Energiewende und SPD: Frührente für Braunkohle

Was tun, wenn Sonne und Wind keinen Strom liefern? Sigmar Gabriel legt nun ein Gesetz vor, das zentrale Fragen der Energiewende klären soll.

Beleuchtetes Heizkraftwerk

Das Heizkraftwerk Linden in Hannover geht nicht so schnell in Rente. Foto: dpa

FREIBURG taz | Seit über einem Jahr arbeitet Wirtschaftsminister Sigmar Gabriel an einem neuen Gesetz zur Zukunft des Strommarkts. Jetzt ist ein erster Entwurf durchgesickert: Betreiber von Braunkohlekraftwerken sollen Geld dafür bekommen, dass sie ihre Anlagen vom Netz nehmen und nur noch als Reserve bereithalten. Ein noch inoffizieller Referentenentwurf des „Gesetzes zur Weiterentwicklung des Strommarktes“ liegt der taz vor.

Danach sollen die Eigentümer alter Braunkohlekraftwerke ihre Anlagen für vier Jahre nur noch hochfahren, wenn Stromknappheit herrscht. Diese Reserve soll dann „gegen eine kostenbasierte Vergütung“ Strom liefern. Die Zahlungen sollen am Ende den Verbrauchern in Rechnung gestellt werden.

Abgesehen von diesen Kraftwerken soll künftig der Markt regeln, wie mit fossilen Kraftwerken Geld verdient werden kann. Gabriel lehnt sogenannte Kapazitätsmärkte ab, die er auch als „Hartz IV für Kraftwerke“ bezeichnete. Mit ihnen hätte es für Kraftwerke eine Vergütung gegeben, auch wenn sie keinen Strom produzieren, sondern nur zur Sicherung bereitgehalten werden. Diese Modelle, so heißt es in dem Entwurf, führten „sehr häufig zu Überkapazitäten“.

Stattdessen sollen sich die Strompreise weiterhin durch Marktmechanismen bilden. Das heißt: Reservekraftwerke sollen sich allein dadurch amortisieren, dass sie in hochpreisigen Stunden – also wenn Sonne und Windkraft schwächeln – einspringen.
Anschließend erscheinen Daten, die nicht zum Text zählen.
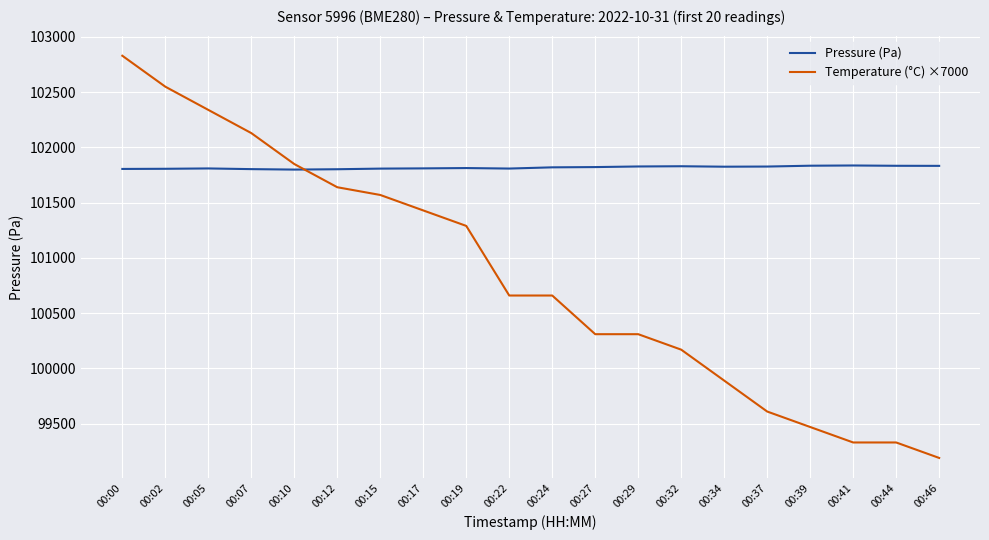

The value of Temperature (°C) ×7000 at 00:05 is 135815.4. True or false?

False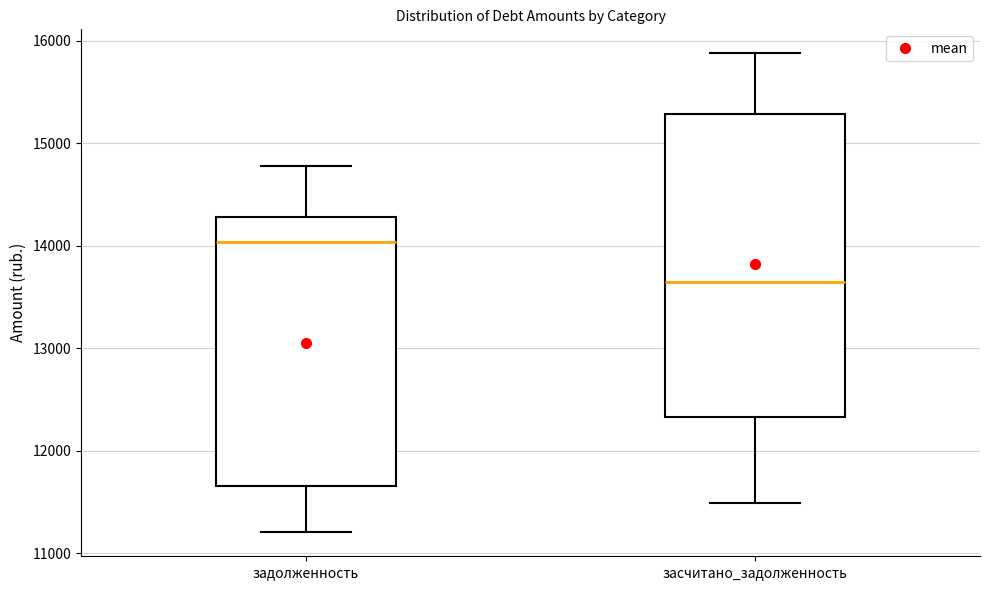

Where does the median line of the box for засчитано_задолженность sit on the y-axis? The values are not printed on the chart, so give them approximately, as read against the axis.

13600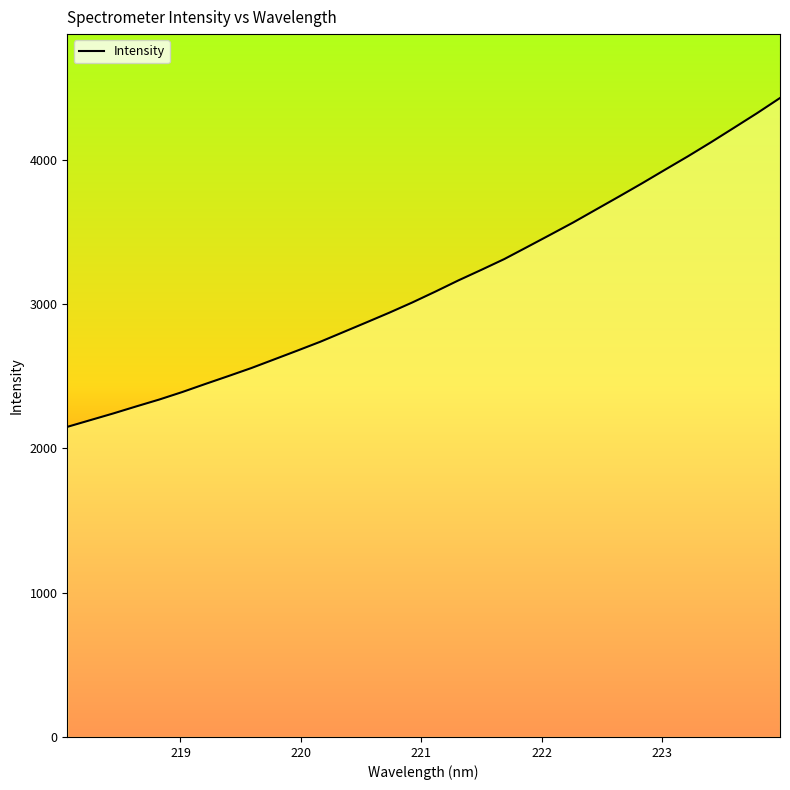

What is the smallest value displayed?

2149.0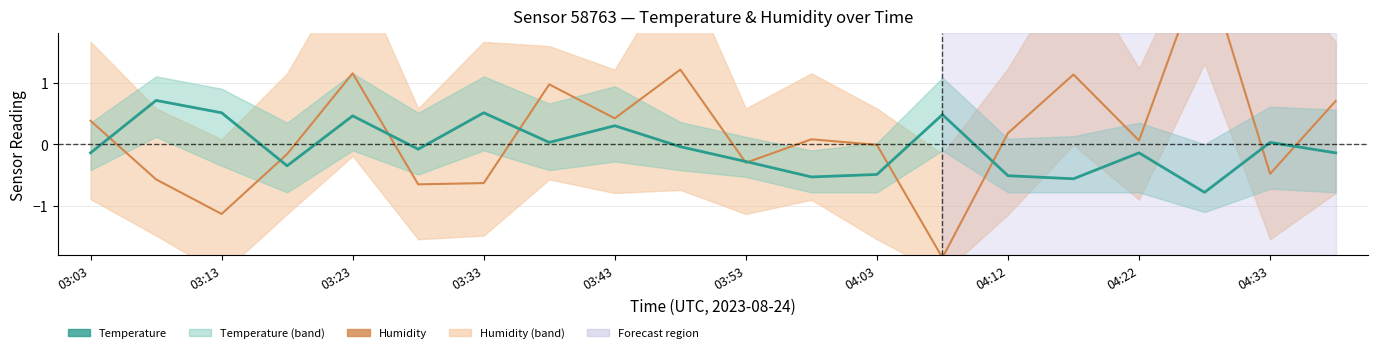

True or false: Temperature and Humidity cross at least once.

True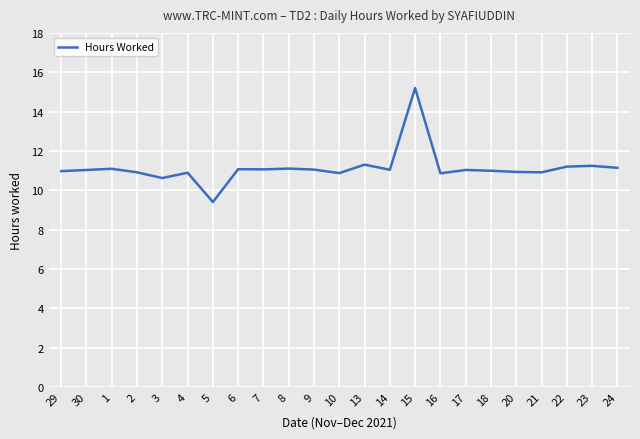

The value at 29 is 14.4. True or false?

False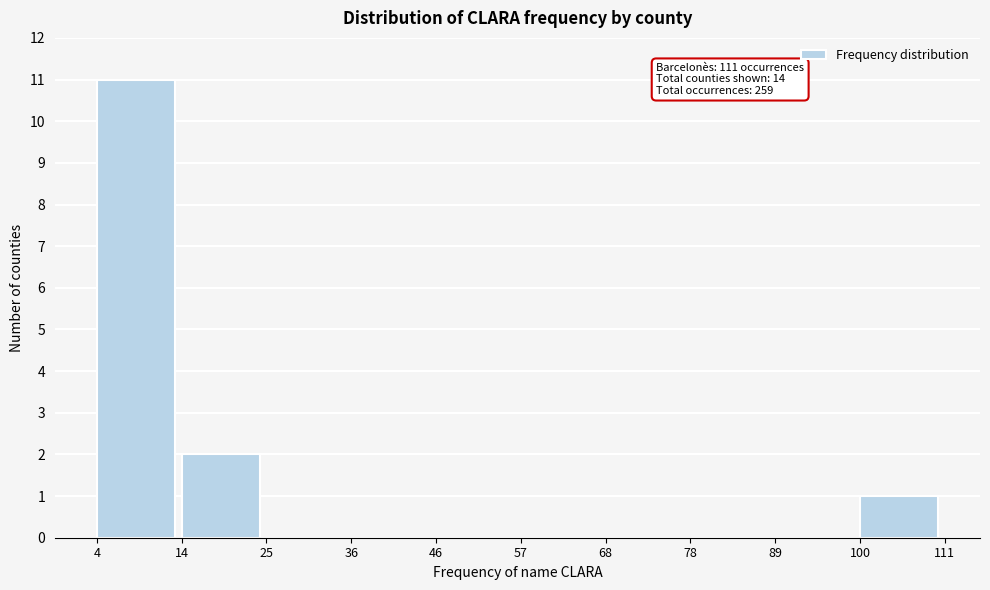

Which range on the x-axis has the tallest bar?

4 to 14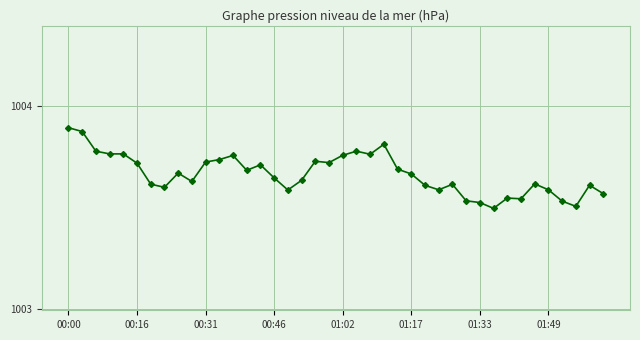

What is the difference between the maximum and minimum values?

0.4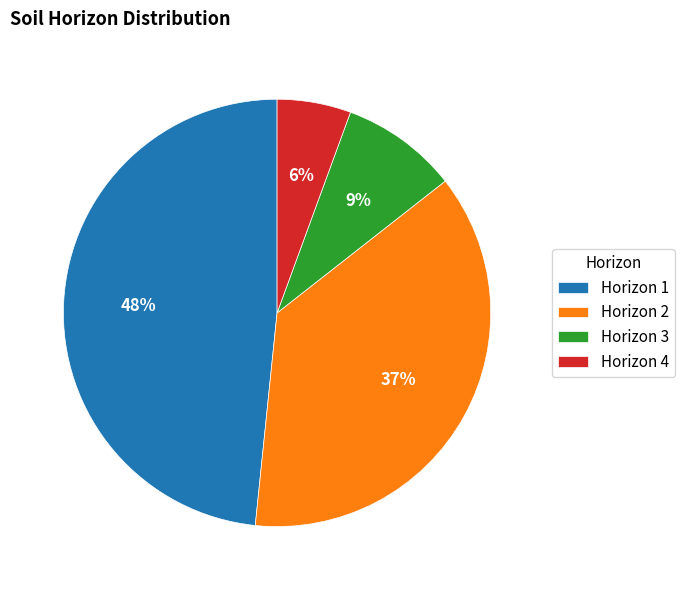

Is the sum of Horizon 3 and Horizon 2 greater than half?

No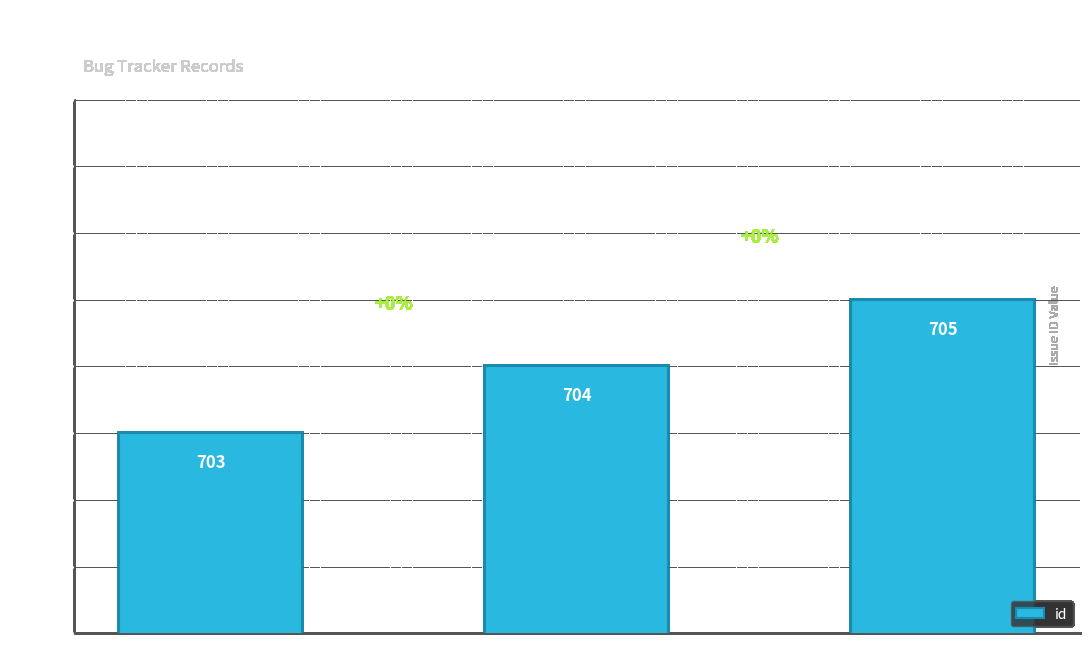

What is the difference between the second highest and minimum values?

1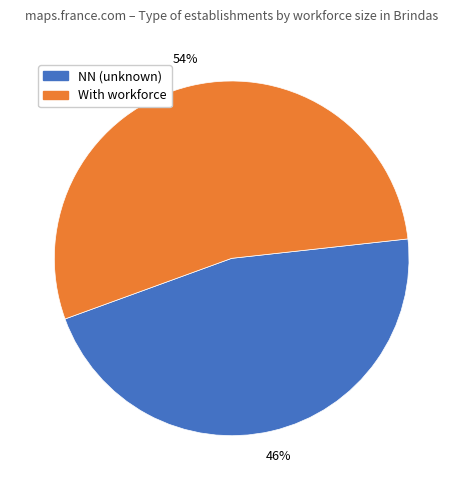

Does any single category account for the majority?

Yes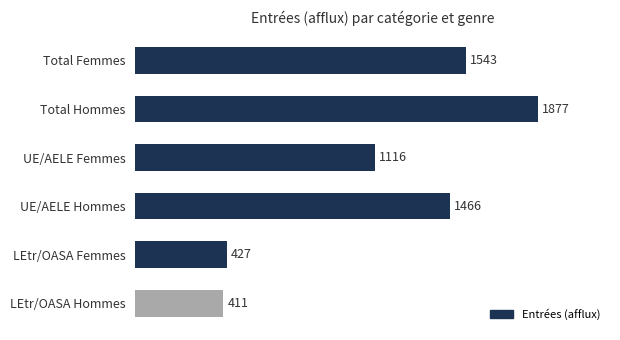

What is the smallest value displayed?

411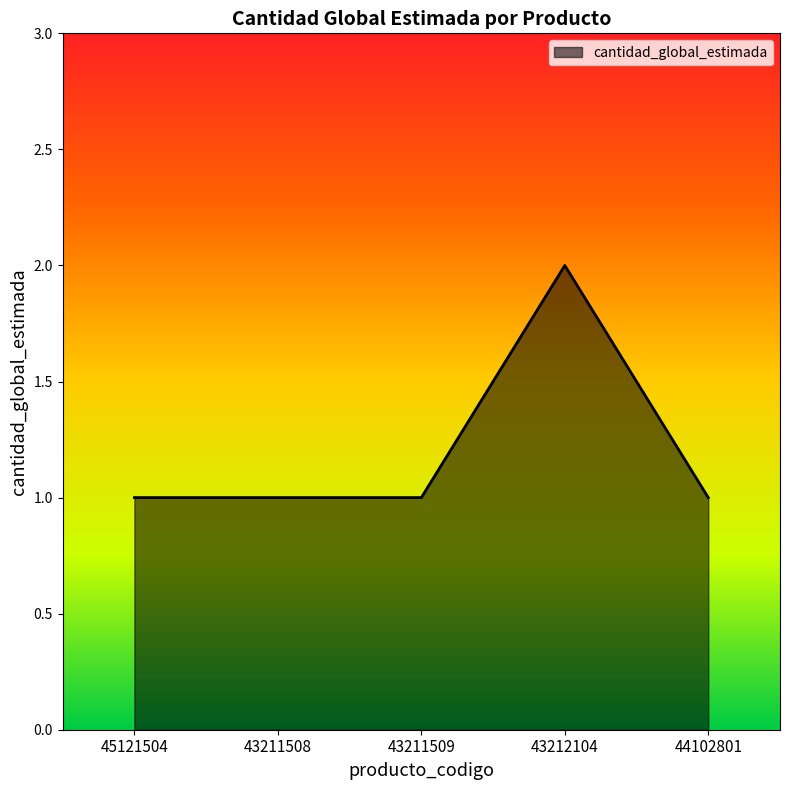

What position from the left is 43211509?

3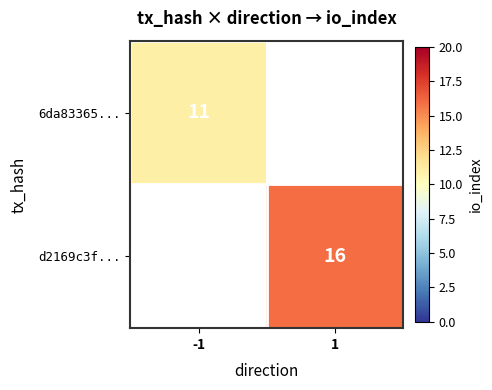

The 6da83365... series shows 11 at -1. True or false?

True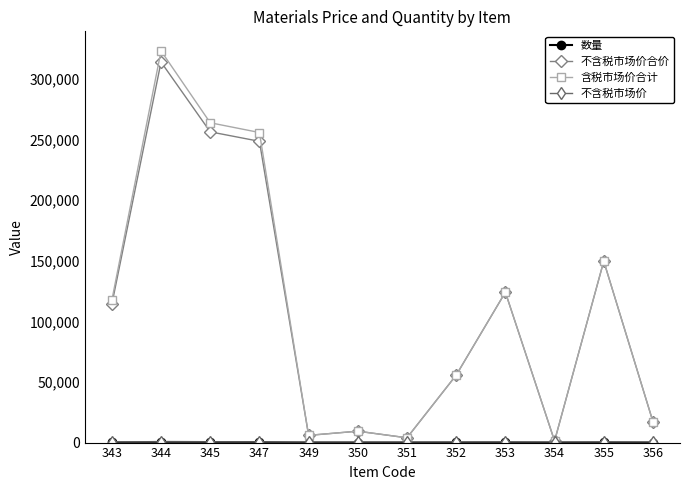

Does the chart have visible grid lines?

No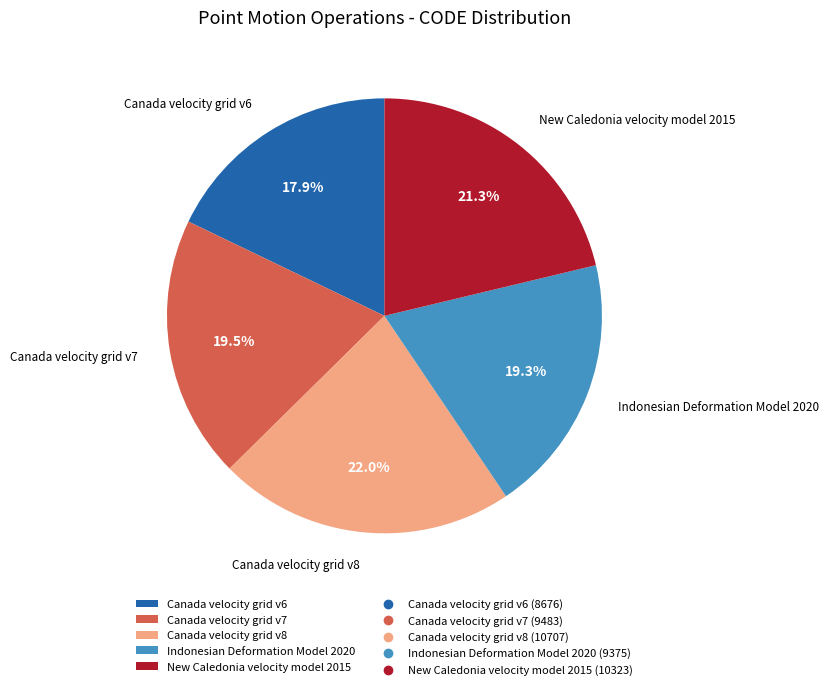

True or false: Canada velocity grid v6 accounts for 8% of the total.

False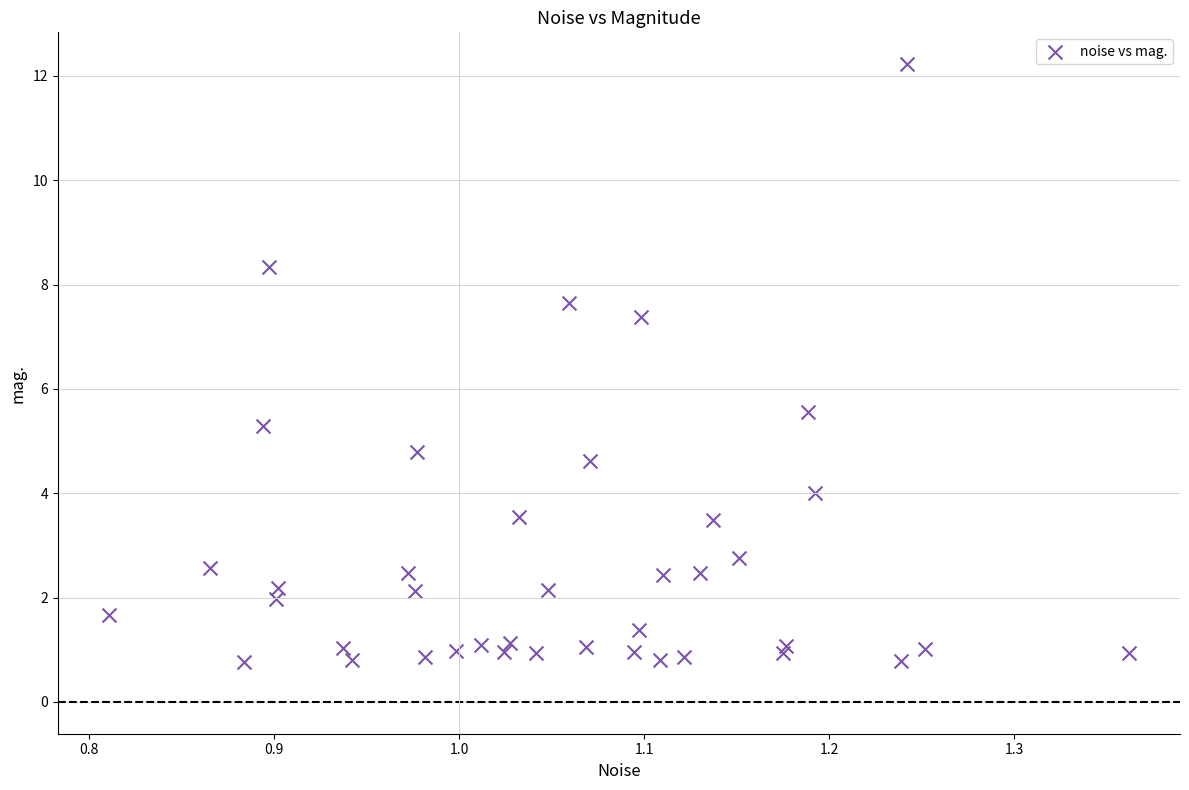

What Y value in the scatter plot is closest to 6?

5.6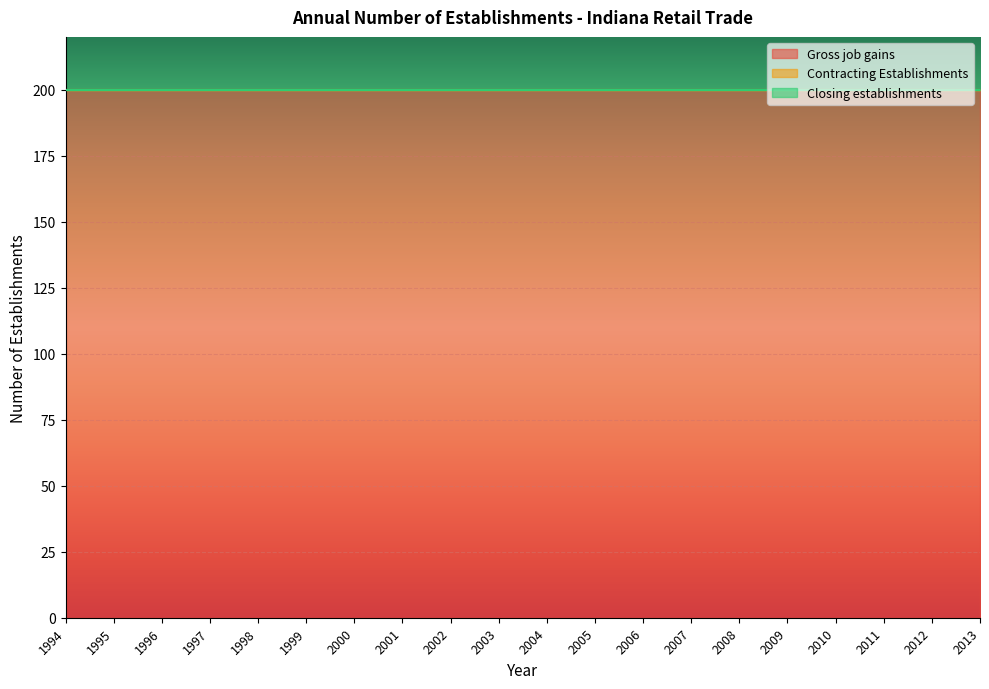

What are all the series names shown in the legend?

Gross job gains, Contracting Establishments, Closing establishments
Ausgerechnet Braunkohle soll begünstigt werden

So ganz vertraut das Ministerium den Börsensignalen aber nicht. Daher soll ergänzend eine „zusätzliche Kapazitätsreserve“ geschaffen werden, die ab 2019 ausgeschrieben werden soll. Teilnehmen können auch große Verbraucher wie Kühlhäuser oder Stahlwerke, die gegen Vergütung anbieten, weniger Strom zu beziehen, wenn Knappheit herrscht.

Das passiert mit dem Ausbau erneuerbarer Energien immer häufiger, wenn Sonne und Wind zu wenig Strom liefern. Beim bisherigen Marktmodell rechneten sich Reserven jedoch nicht. Dass nun ausgerechnet die klimaschädliche Braunkohle begünstigt werden soll, stößt Opposition wie Umweltverbänden sauer auf. „Teure Geschenke an strauchelnde Energieriesen auf Kosten der Stromkunden darf es nicht geben“, sagt Tobias Austrup von Greenpeace.

Ähnlich sieht es Oliver Krischer, Energieexperte der Grünen im Bundestag. Der Gesetzentwurf sei eine „Subventionsmaschine für Braunkohlekraftwerke“, ausgehandelt von Union und SPD „in Hinterzimmern mit den Kohlekonzernen unter Ausschluss der Öffentlichkeit“. Niemand brauche eine solche Reserve, wenn gleichzeitig Dutzende hochmoderne Gaskraftwerke stillstehen. Merkel und Gabriel verlängerten nur „die Schwindsucht von Konzernen, die die Zukunft der Energiewirtschaft verpasst haben“. Und bei allem bleibe eines unbeantwortet – nämlich was das Ganze kostet.